Tras la muerte de Chávez, ciertamente, el proceso ha sufrido reveses fuertes, principalmente -por ello más peligroso- desde adentro del propio partido de gobierno (Partido Socialista Unido de Venezuela, PSUV). El chavismo de las bases, como movimiento político, ha perdido acceso al control del partido y está quedando relegado a una forma de resistencia dentro de la resistencia, por lo que el gobierno de Nicolás Maduro ha tenido que lidiar tanto con la reacción tenaz dentro del propio PSUV, la derecha histórica de la oposición nacional, como sus poderosos aliados del exterior; lo cual se traduce en las concesiones que hemos visto, tal vez con decepción, porque, aunque es obvio, Nicolás no es Chávez.
En el año 2001, Chávez emitió una nueva Ley Orgánica de Hidrocarburos en la que revertía la privatización de los campos petroleros, estableciendo como condición que en la distribución accionaria el Estado debía tener al menos 51% de las acciones para asegurar el control público de estos recursos. Esto desató la furia de las transnacionales petroleras, particularmente Exxon-Mobil y Conoco-Phillips, que desembocó en el golpe de Estado de 2002 contra Chávez.

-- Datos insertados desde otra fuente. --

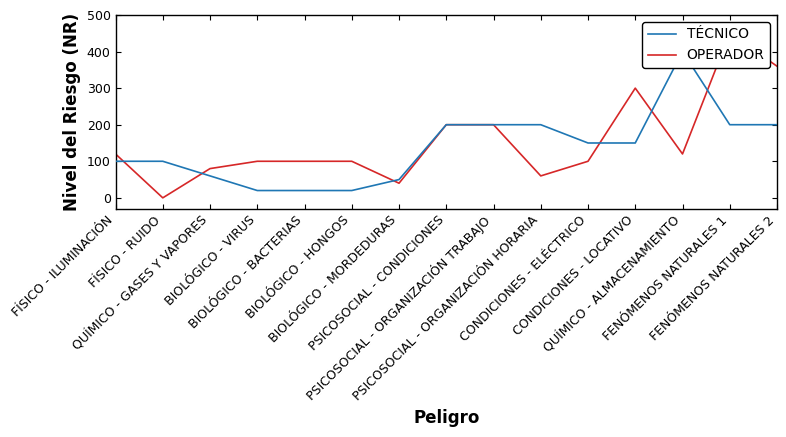

Which series has the widest spread of values?

OPERADOR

Este año, la Asamblea Nacional controlada por la coalición de partidos de la oposición intentó modificar dicha ley para retomar el camino de la privatización de los campos petroleros. Para poder hacerlo necesita tener una mayoría calificada de dos tercios, lo cual implica que debían integrar a tres de sus diputados que han sido suspendidos por el Tribunal Supremo de Justicia (TSJ), entrando de esta manera en desacato. El TSJ dictó una sentencia en la que declara que asumirá las funciones de la Asamblea Nacional, mientras esta se mantenga en desacato: tal acción no constituye un golpe de Estado, es un conflicto entre los poderes Legislativo y Judicial, del que Nicolás Maduro, como jefe del Ejecutivo no forma parte directa.
La versión de los medios en el exterior, teniendo a un ex director ejecutivo de Exxon-Mobil como secretario de Estado en Estados Unidos, no sorprende.